Rendi-Wagner habe inzwischen ihre „Führungsrolle stabilisieren“ können, sagte der Politologe Peter Filzmaier im Vorfeld des Parteitags gegenüber ORF.at. Ein Grund dafür sei auch die starke Unterstützung durch den Wiener Bürgermeister Ludwig. Dieser sei an Stabilität interessiert. Für eine Diskussion über Spitzenkandidaten vor der nächsten geplanten Bundeswahl 2024 sei es noch zu früh, analysierte der Politologe.
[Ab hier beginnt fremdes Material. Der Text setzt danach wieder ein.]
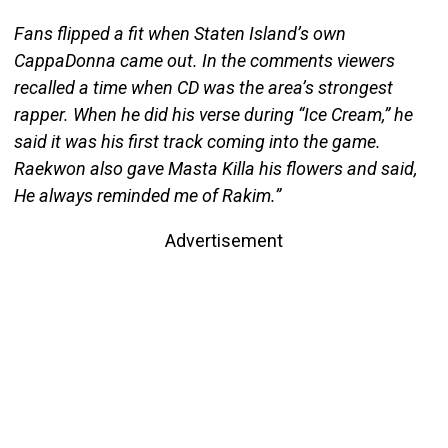
Fans flipped a fit when Staten Island’s own
CappaDonna came out. In the comments viewers
recalled a time when CD was the area’s strongest
rapper. When he did his verse during “Ice Cream,” he
said it was his first track coming into the game.
Raekwon also gave Masta Killa his flowers and said,
He always reminded me of Rakim.”
Advertisement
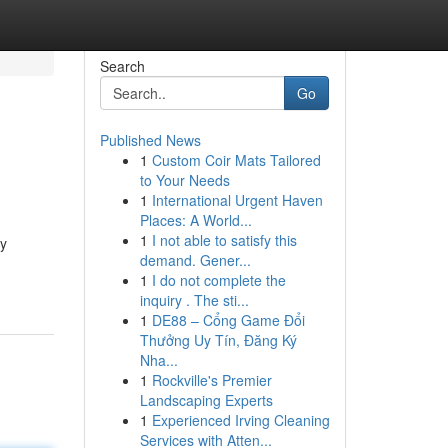
Search
Go
Published News
1
Custom Coir Mats Tailored
to Your Needs
1
International Urgent Haven
Places: A World...
1
I not able to satisfy this
cy
demand. Gener...
1
I do not complete the
inquiry . The sti...
1
DE88 – Cổng Game Đổi
Thưởng Uy Tín, Đăng Ký
Nha...
1
Rockville's Premier
Landscaping Experts
1
Experienced Irving Cleaning
Services with Atten...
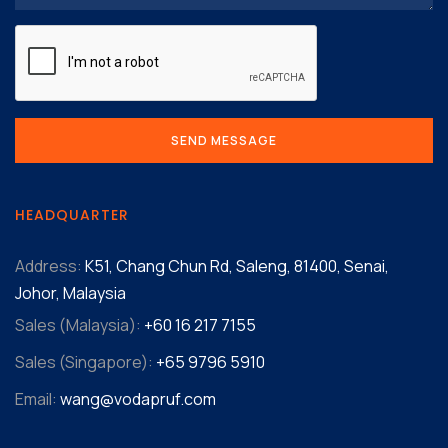
HEADQUARTER
Address:
K51, Chang Chun Rd, Saleng, 81400, Senai,
Johor, Malaysia
Sales (Malaysia):
+60 16 217 7155‬
Sales (Singapore):
+65 9796 5910
Email:
wang@vodapruf.com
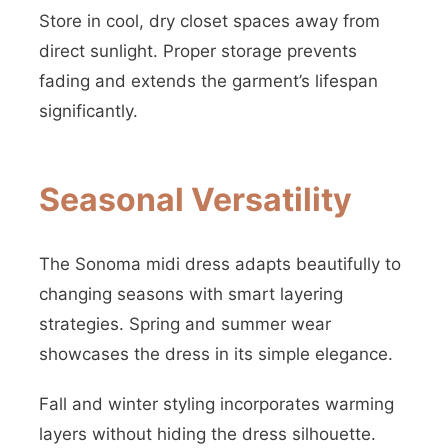
Store in cool, dry closet spaces away from
direct sunlight. Proper storage prevents
fading and extends the garment’s lifespan
significantly.
Seasonal Versatility
The Sonoma midi dress adapts beautifully to
changing seasons with smart layering
strategies. Spring and summer wear
showcases the dress in its simple elegance.
Fall and winter styling incorporates warming
layers without hiding the dress silhouette.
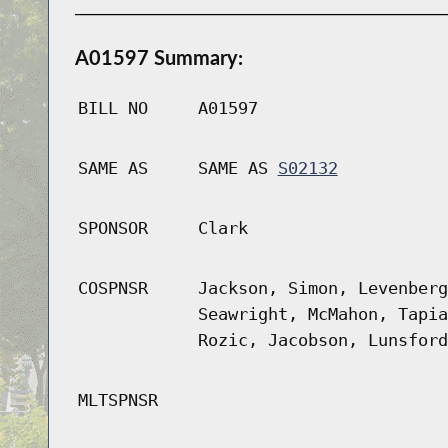
A01597 Summary:
BILL NO
A01597
SAME AS
SAME AS
S02132
SPONSOR
Clark
COSPNSR
Jackson, Simon, Levenberg
Seawright, McMahon, Tapia
Rozic, Jacobson, Lunsford
MLTSPNSR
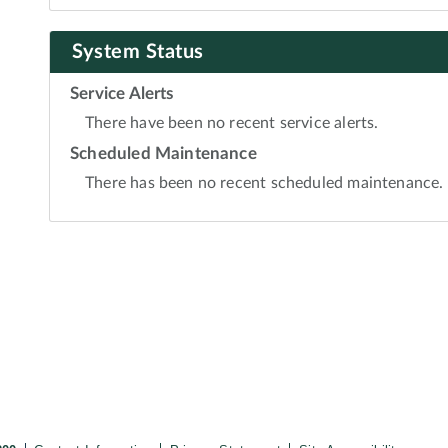
System Status
Service Alerts
There have been no recent service alerts.
Scheduled Maintenance
There has been no recent scheduled maintenance.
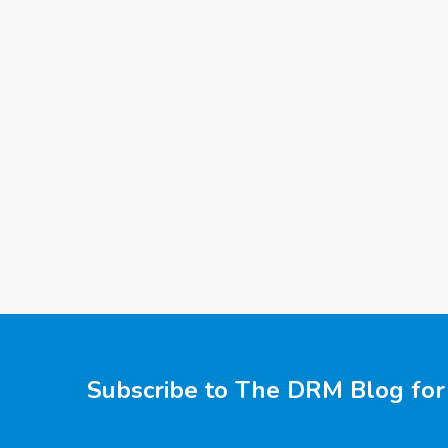
Subscribe to The DRM Blog for 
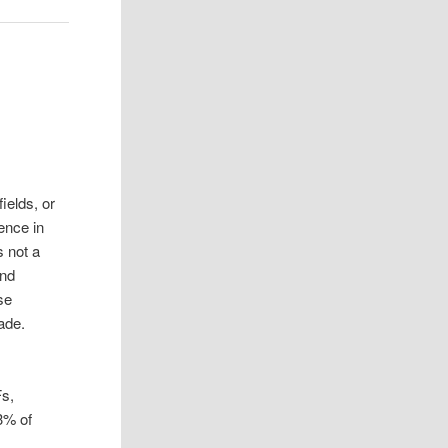
ields, or
ence in
s not a
and
se
cade.
s,
3% of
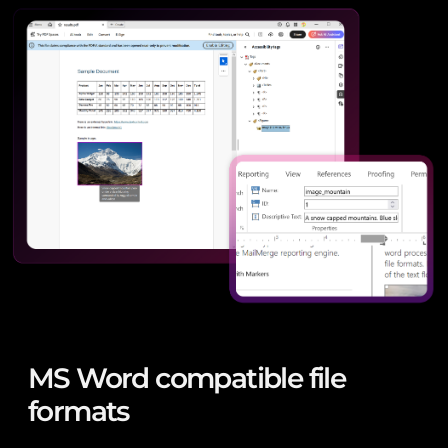
MS Word compatible file
formats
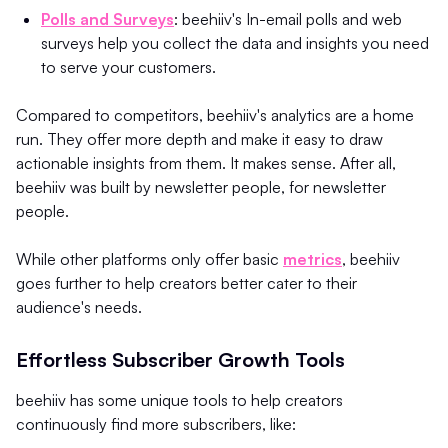
Polls and Surveys
: beehiiv's In-email polls and web
surveys help you collect the data and insights you need
to serve your customers.
Compared to competitors, beehiiv's analytics are a home
run. They offer more depth and make it easy to draw
actionable insights from them. It makes sense. After all,
beehiiv was built by newsletter people, for newsletter
people.
While other platforms only offer basic
metrics
, beehiiv
goes further to help creators better cater to their
audience's needs.
Effortless Subscriber Growth Tools
beehiiv has some unique tools to help creators
continuously find more subscribers, like:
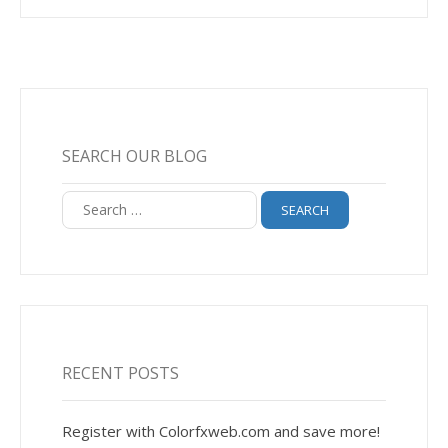
SEARCH OUR BLOG
Search
for:
RECENT POSTS
Register with Colorfxweb.com and save more!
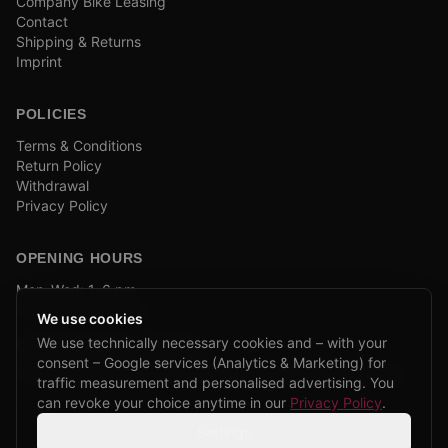
Company Bike Leasing
Contact
Shipping & Returns
Imprint
POLICIES
Terms & Conditions
Return Policy
Withdrawal
Privacy Policy
OPENING HOURS
Mon–Wed: 1–6 pm
and by appointment
We use cookies
We use technically necessary cookies and – with your
COMPANY BIKE LEASING
consent – Google services (Analytics & Marketing) for
We are partners of Firmenradl, Bikeleasing & Lease my Bike.
traffic measurement and personalised advertising. You
Learn more →
can revoke your choice anytime in our
Privacy Policy
.
Settings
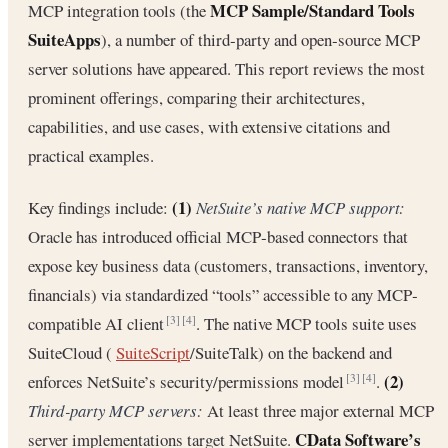
MCP Sample/Standard Tools
MCP integration tools (the
SuiteApps
), a number of third‐party and open‐source MCP
server solutions have appeared. This report reviews the most
prominent offerings, comparing their architectures,
capabilities, and use cases, with extensive citations and
practical examples.
(1)
Key findings include:
NetSuite’s native MCP support:
Oracle has introduced official MCP‐based connectors that
expose key business data (customers, transactions, inventory,
financials) via standardized “tools” accessible to any MCP‐
compatible AI client
. The native MCP tools suite uses
[3]
[4]
SuiteCloud (
SuiteScript
/SuiteTalk) on the backend and
(2)
enforces NetSuite’s security/permissions model
.
[3]
[4]
Third‐party MCP servers:
At least three major external MCP
CData Software’s
server implementations target NetSuite.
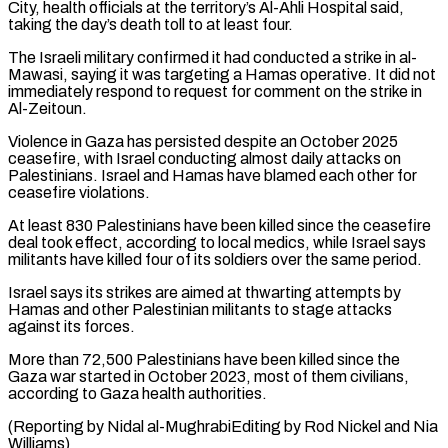
City, health ⁠officials at the territory’s Al-Ahli ⁠Hospital said,
taking the day’s death toll to ​at least four.
The Israeli military confirmed it had conducted a strike ​in al-
Mawasi, saying it was targeting a Hamas ‌operative. It did not
immediately respond to request for comment on the strike in
Al-Zeitoun.
Violence in Gaza has persisted despite an October 2025
ceasefire, with Israel conducting almost daily attacks ⁠on
Palestinians. Israel and Hamas have blamed each other for
ceasefire violations.
At least 830 Palestinians have been killed since the ceasefire
deal ⁠took effect, according ‌to local medics, while Israel says
militants ⁠have killed four of its soldiers over ​the same ‌period.
Israel says its strikes are aimed at ​thwarting attempts ⁠by
Hamas and other Palestinian militants to stage attacks
against its forces.
More than 72,500 Palestinians have been killed since the
Gaza war started in October 2023, most of them civilians,
according to Gaza health authorities.
(Reporting by Nidal al-MughrabiEditing by Rod Nickel ​and Nia
Williams)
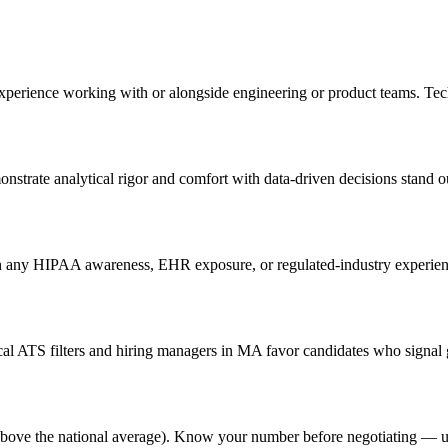
experience working with or alongside engineering or product teams. Te
nstrate analytical rigor and comfort with data-driven decisions stand o
 any HIPAA awareness, EHR exposure, or regulated-industry experience 
l ATS filters and hiring managers in MA favor candidates who signal g
% above the national average). Know your number before negotiating — u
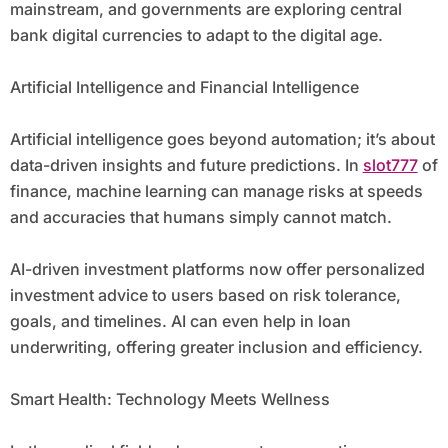
mainstream, and governments are exploring central
bank digital currencies to adapt to the digital age.
Artificial Intelligence and Financial Intelligence
Artificial intelligence goes beyond automation; it’s about
data-driven insights and future predictions. In
slot777
of
finance, machine learning can manage risks at speeds
and accuracies that humans simply cannot match.
AI-driven investment platforms now offer personalized
investment advice to users based on risk tolerance,
goals, and timelines. AI can even help in loan
underwriting, offering greater inclusion and efficiency.
Smart Health: Technology Meets Wellness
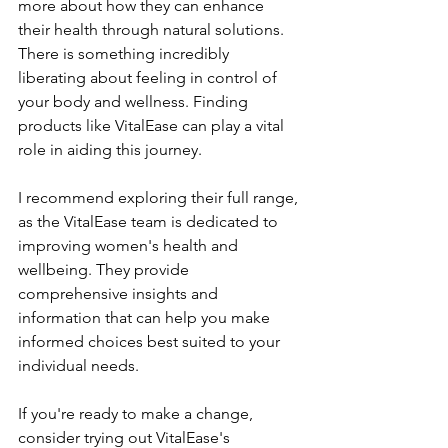
more about how they can enhance 
their health through natural solutions. 
There is something incredibly 
liberating about feeling in control of 
your body and wellness. Finding 
products like VitalEase can play a vital 
role in aiding this journey.
I recommend exploring their full range, 
as the VitalEase team is dedicated to 
improving women's health and 
wellbeing. They provide 
comprehensive insights and 
information that can help you make 
informed choices best suited to your 
individual needs.
If you're ready to make a change, 
consider trying out VitalEase's 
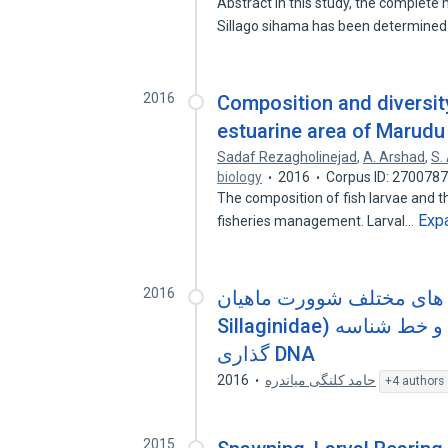
Abstract In this study, the comple
Sillago sihama has been determined
2016
Composition and diversity
estuarine area of Marudu
Sadaf Rezagholinejad
,
A. Arshad
,
S.
biology
2016
Corpus ID: 270078
The composition of fish larvae and the
Exp
fisheries management. Larval…
2016
شناسایی لارو گونه های مختلف شوور
Sillaginidae) در خلیج فارس، با روش های ریخت شناسی و خط شناسه
گذاری DNA
2016
حامد کلنگی میاندره
+4 authors
2015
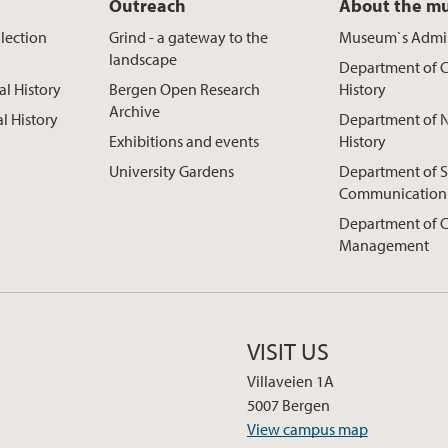
Outreach
About the m
lection
Grind - a gateway to the
Museum`s Admin
landscape
Department of C
al History
Bergen Open Research
History
Archive
al History
Department of N
Exhibitions and events
History
University Gardens
Department of S
Communication
Department of C
Management
VISIT US
Villaveien 1A
5007 Bergen
View campus map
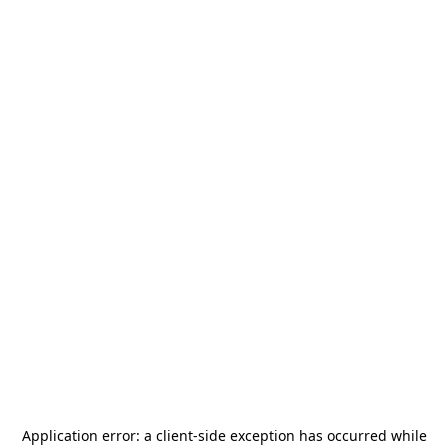
Application error: a
client
-side exception has occurred while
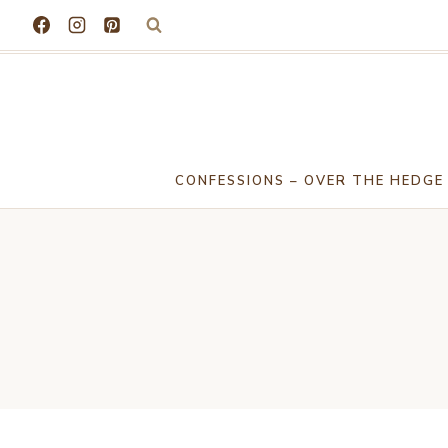
Skip
to
content
CONFESSIONS – OVER THE HEDGE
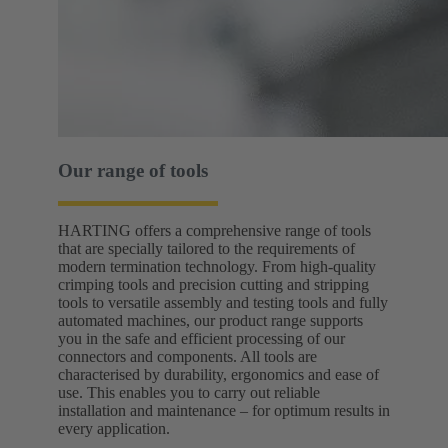
Our range of tools
HARTING offers a comprehensive range of tools
that are specially tailored to the requirements of
modern termination technology. From high-quality
crimping tools and precision cutting and stripping
tools to versatile assembly and testing tools and fully
automated machines, our product range supports
you in the safe and efficient processing of our
connectors and components. All tools are
characterised by durability, ergonomics and ease of
use. This enables you to carry out reliable
installation and maintenance – for optimum results in
every application.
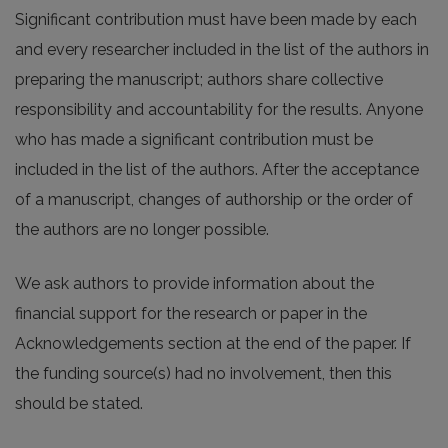
Significant contribution must have been made by each
and every researcher included in the list of the authors in
preparing the manuscript; authors share collective
responsibility and accountability for the results. Anyone
who has made a significant contribution must be
included in the list of the authors. After the acceptance
of a manuscript, changes of authorship or the order of
the authors are no longer possible.
We ask authors to provide information about the
financial support for the research or paper in the
Acknowledgements section at the end of the paper. If
the funding source(s) had no involvement, then this
should be stated.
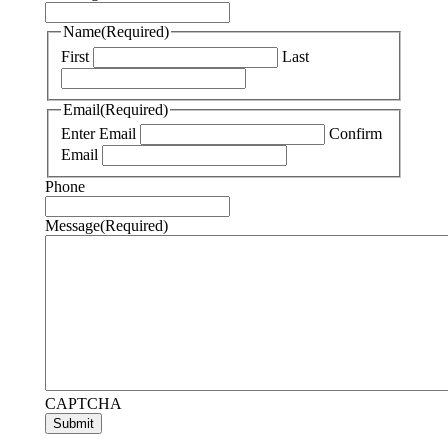
Name
(Required)
First
Last
Email
(Required)
Enter Email
Confirm
Email
Phone
Message
(Required)
CAPTCHA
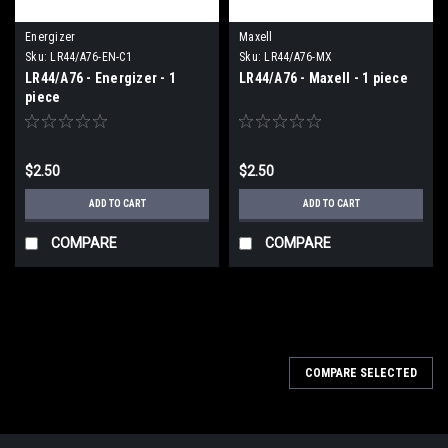
Energizer
Maxell
Sku:
LR44/A76-EN-C1
Sku:
LR44/A76-MX
LR44/A76 - Energizer - 1
LR44/A76 - Maxell - 1 piece
piece
$2.50
$2.50
ADD TO CART
ADD TO CART
COMPARE
COMPARE
COMPARE SELECTED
Personaldiskussionen gibt es daher derzeit nicht. Doskozil fokussiert sich auf das Burgenland. Er verzichtete schon vor einigen Wochen auf eine Mitgliedschaft in allen Bundesgremien – auch nach deutlicher Kritik Rendi-Wagners wegen des früheren Ausscherens des Burgenlandes aus dem im Osten Österreichs verhängten Lockdown im Frühling. Filzmaier: „Doskozil war als mediales Störfeuer nicht mehr kalkulierbar.“

Filzmaier vermisst aber eine „nachhaltige Themensetzung“ etwa beim Thema Arbeitsplätze durch die Partei und nicht nur die Gewerkschaft, unabhängig von den Personen. Der Aufschwung in den Umfragen sei aufgrund der Schwächen der anderen Parteien zustande gekommen – wie etwa Ermittlungen im ÖVP-Umfeld und Führungsdebatten bei der FPÖ.